2018年9月21日、韓国省庁のひとつ科学技術情報通信部(Ministry of Science, ICT and Future Planning,MSICT)は韓国国内のブロックチェーンのスタートアップ支援のために42億ウォン(370万ドル)の予算を使っての支援を行うことを約束しました。
MSICTの閔元基次官は先端分野の企業と関係の構築を目指す試みでブロックチェーンのスタートアップとの会談に臨み、通関手続きや家畜の履歴、不動産取引の分野でのブロックチェーン技術の採用について議論しました。
閔元基次官は「政府は韓国企業が世界のブロックチェーン市場をリードできるよう、積極的に支援していく」と語っています。
韓国のブロックチェーン産業の課題
韓国は2017年9月に国内でのICOを禁止するなど、民間での過剰な仮想通貨取引を規制する一方でブロックチェーン事業のほとんどを国の事業にするなどブロックチェーン事業を重要視しています。
しかしそのために政府からの規制など、必要な政策をブロックチェーン事業に講じることができないでいました。
規制をかけた場合に、ブロックチェーン事業そのものを潰してしまう恐れがあったためです。
韓国政府はたびたびブロックチェーン事業の発展を促してきましたが支援の手が及んだのは大企業に限られ、これまで中小企業やスタートアップ事業は対象外とされてきました。

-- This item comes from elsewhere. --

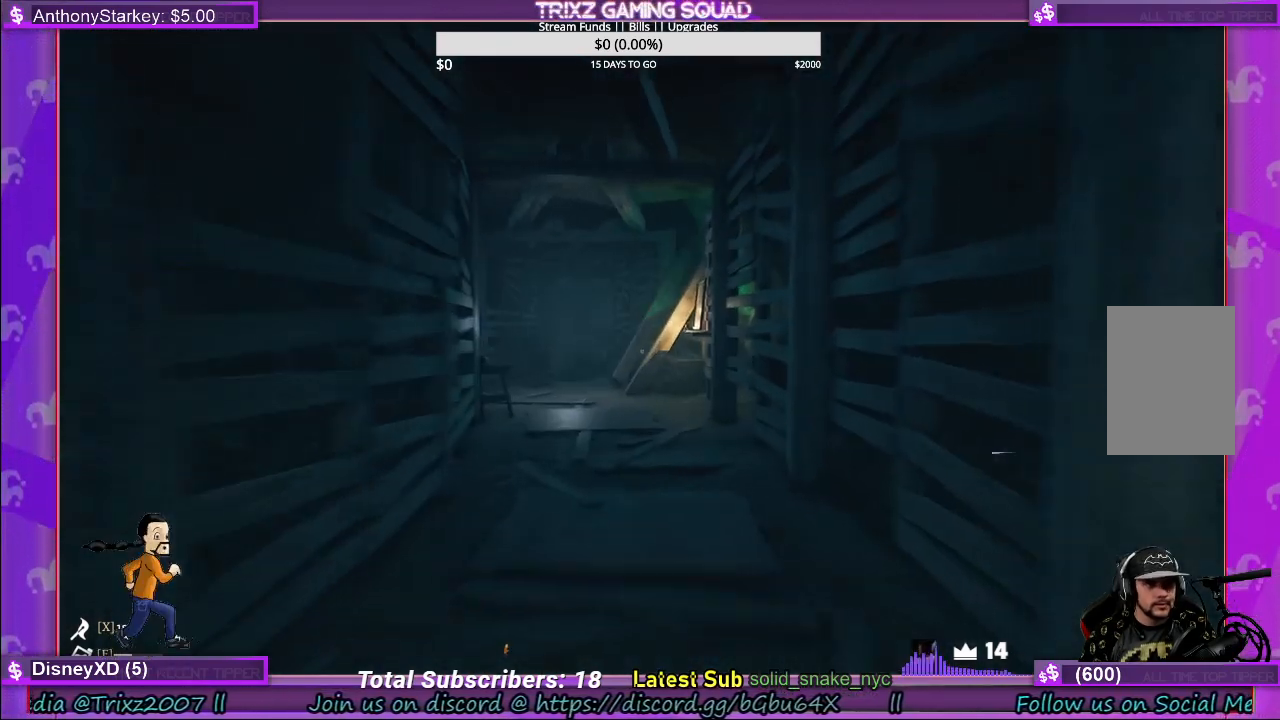
{"keys": ["shift", "w"], "mouse": [], "events": []}
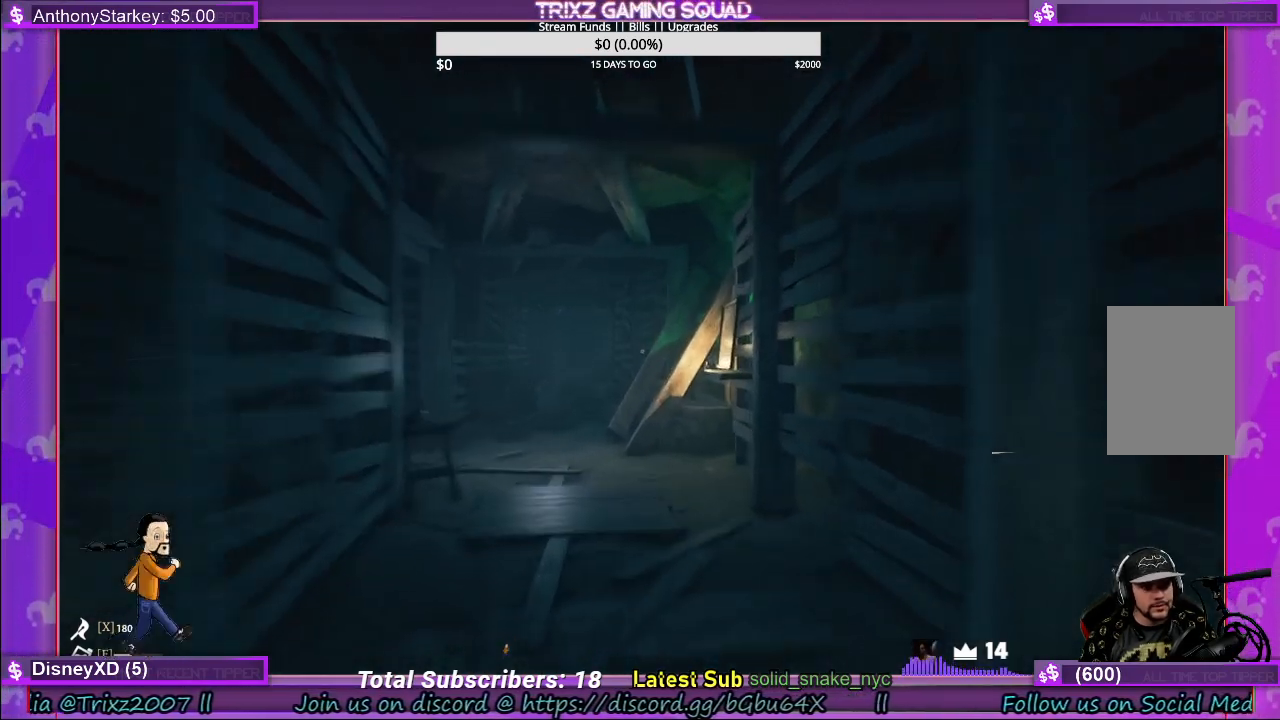
{"keys": ["shift", "w"], "mouse": [], "events": [[233, "a", "down"], [367, "a", "up"]]}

せっかくスタートアップが有用なノウハウやシステムを有していても国として支援ができないことが韓国のブロックチェーン産業の課題として挙げられていました。
韓国のブロックチェーン産業の可能性
MSICTによるスタートアップへの支援は、韓国が並み居る先進国の中でもブロックチェーン技術におけるヘッドライナーになる可能性を示しました。
2018年9月21日に決定した支援の方針には政府と民間が連携してブロックチェーンの開発を進めると明記されています。
新しい技術開発のための仕組み作りが整備されれば、より優れたブロックチェーンの開発ができるほか、海外に対しても優れた競争力を有することができるでしょう。
更に韓国政府は2018年11月7日に、2019年度のブロックチェーン産業の技術と産業に対する予算を2018年度の3倍となる400億ウォン(約3500万ドル)に増額することを発表しています。
またMSICTは2019年度に2018年度の倍となる12のブロックチェーン・プロジェクトを採択し、そのうち3、4つを民間主導のものとする方針を発表しています。
韓国政府は「ブロックチェーンでユニコーン企業が出てくることができると期待している」、「ネイバーやカカオのような企業が出てくるよう支援する」としており、今後のブロックチェーン産業への期待が窺えます。
官民合同でのブロックチェーンの技術開発が、今後の韓国をますます仮想通貨大国へ成長させることでしょう。